In order to use the power of peer pressure and fear of public humiliation,  I’m committing publicly to continuing my study at least through July 2015. I believe I can get to about a second-year collegiate level of speaking, writing, and comprehension with a year of efficient study. What is efficient study? That is going to have to be another post. However, if you are interested in learning Chinese, consider these resources, which I’ve found very helpful. These are in approximate order of my frequency of use:

  • Pleco Dictionary App. Damn good. The best.
  • Speaking with my Chinese-speaking students, I have about 20 students this Semester who are native or near-native speakers of Mandarin. I asked each one of them to speak to me like a 3-year-old for the first five minutes whenever they run into me. Fun. (It usually takes three repeats —  so one of my early phrases learned is “please say it again” 请再说一遍。I also have a half dozen colleagues and former students who put up with this. Thank you all.
  • Chinese Pod (app and website) — wow — very good audio lessons. I think you could learn Chinese just from these. Very engaging and well done. I listen to two of these lessons each direction on my bike commute.
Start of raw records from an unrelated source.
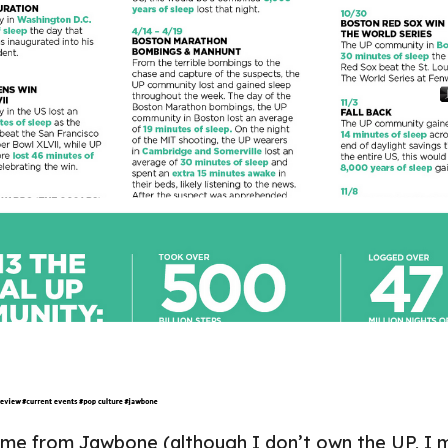
came from
Jawbone
(although I don’t own the UP, I 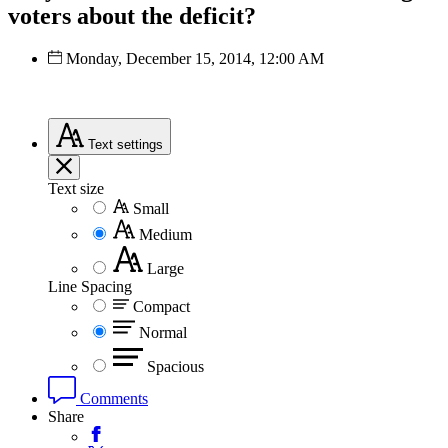
voters about the deficit?
Monday, December 15, 2014, 12:00 AM
Text
settings
Text size
Small
Medium
Large
Line Spacing
Compact
Normal
Spacious
Comments
Share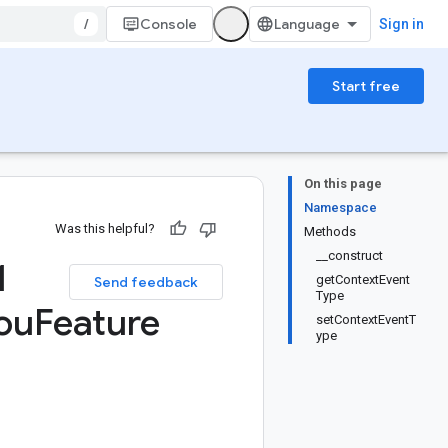
/
Console
Sign in
Start free
On this page
Namespace
Was this helpful?
Methods
__construct
1
getContextEvent
Send feedback
Type
ou
Feature
setContextEventT
ype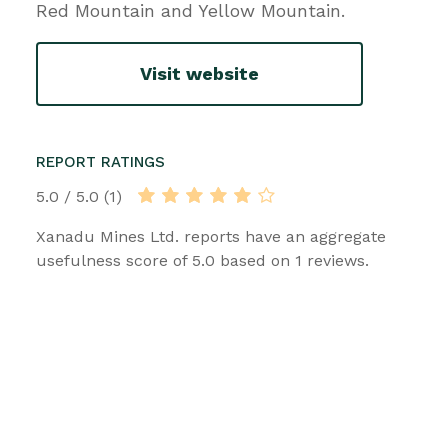
Red Mountain and Yellow Mountain.
Visit website
REPORT RATINGS
5.0 / 5.0 (1)
Xanadu Mines Ltd. reports have an aggregate
usefulness score of 5.0 based on 1 reviews.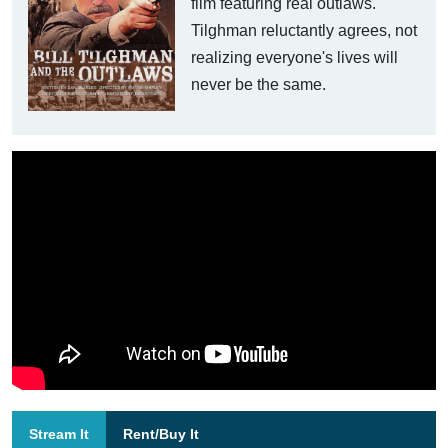
film featuring real outlaws.
Tilghman reluctantly agrees, not
realizing everyone's lives will
never be the same.
Stream It
Rent/Buy It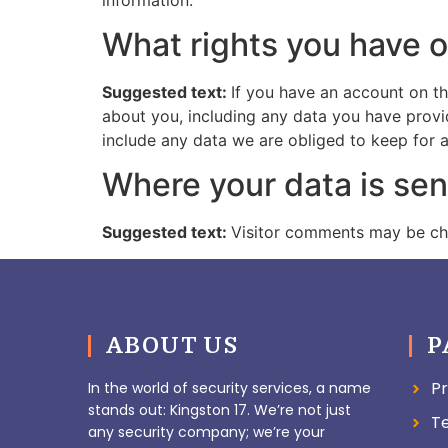
What rights you have o
Suggested text:
If you have an account on th
about you, including any data you have provi
include any data we are obliged to keep for ad
Where your data is sen
Suggested text:
Visitor comments may be ch
ABOUT US
P
Pr
In the world of security services, a name
stands out: Kingston 17. We’re not just
T
any security company; we’re your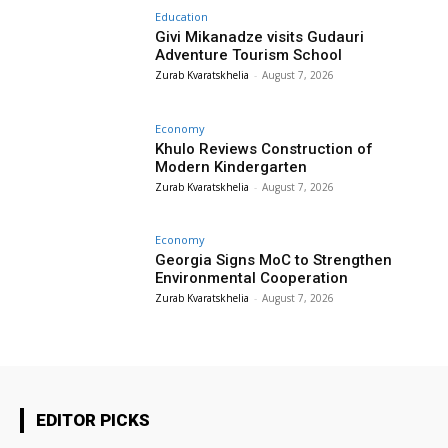
Education
Givi Mikanadze visits Gudauri
Adventure Tourism School
Zurab Kvaratskhelia
-
August 7, 2026
Economy
Khulo Reviews Construction of
Modern Kindergarten
Zurab Kvaratskhelia
-
August 7, 2026
Economy
Georgia Signs MoC to Strengthen
Environmental Cooperation
Zurab Kvaratskhelia
-
August 7, 2026
EDITOR PICKS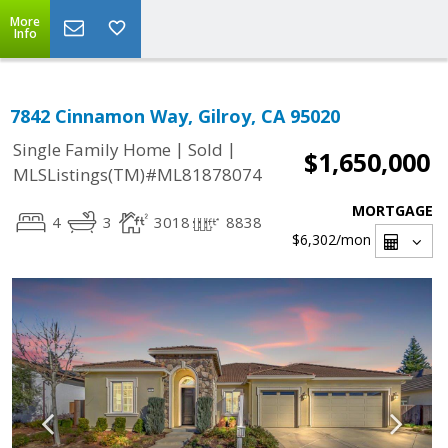
More
Info
7842 Cinnamon Way, Gilroy, CA 95020
|
|
Single Family Home
Sold
$1,650,000
MLSListings(TM)#ML81878074
MORTGAGE
4
3
3018
8838
$6,302
/mon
No one seems to mind my practicing Chinese as I ride.
  • Nuli Nuli-- excellent system for teaching characters, reading and grammar. You create target word lists and it drills you systematically. I simply entered the 1000 most frequently used characters plus vocabulary words I encounter in practice. I find it only takes a couple of minutes of effort to learn a new character and a few more minutes per day to retain what you know.
  • Anki flashcard system with basic Chinese “card deck”. I use this 15 minutes every morning with my first cup of coffee. Excellent for audio comprehension.
  • I also use Muzzy quite a bit. This is a video system created by the BBC for teaching kids foreign languages. The movies are really good for simple dialogue. I watch with English subtitles until I get the story, then I listen to the Chinese audio on my bike. I can pretty much understand every word after a few times through. Here is an example of the first episode of the videos. Yes, these are made for pre-school kids — but that’s perfect for a newbie. I ripped the audio from all the movies and then put those files on my iPhone for listening while walking or biking.
  • Pinyin Pro 1.1. (app) – very good pinyin pronunciation app. I tested four different apps with native speakers and they voted for this one as the best neutral Chinese accent. (Pinyin is the Romanization of Chinese characters and is absolutely critical to learning the language.)
  • Google Translate to generate pinyin from characters and to get a guess at translation. Translation from English to Chinese is really too literal to be useful in actually learning language, though.
  • And yes, I also have a tutor. Shout out to 杨蕾. She is a Penn PhD student and has a lot of experience tutoring smarty pants Americans. It helps a lot to be accountable to someone — for me that’s once a week, often by Skype.

I also found the Hacking Chinese website quite useful, and very consistent with my hyper-analytical approach to things.

Let me close with a provocative hypothesis. Chinese is a very simple language. It has one very tricky aspect — the characters used to represent the language do not usually tell you very much about how to say them. So, if you don’t know the character, you are stuck. But, technology has largely mitigated that weakness. To write Chinese on a computer or smart phone you just need to be able to recognize the character, not write it with a pen. So, if you don’t care about being able to write with a pen — only with a keyboard — Chinese has gotten a lot easier to master in the last few years.

I think it will take me about 300 hours to get to a level that allows basic conversation, reading, and writing. The problem is that I don’t have 300 new hours of capacity in my normal schedule over the next year or so. Instead I have just added audio to a bunch of daily activities like walking and biking, in order to be able to get as much learning time as possible in an already impossible schedule.

I’d love to share notes if any of you are also taking on this super interesting challenge.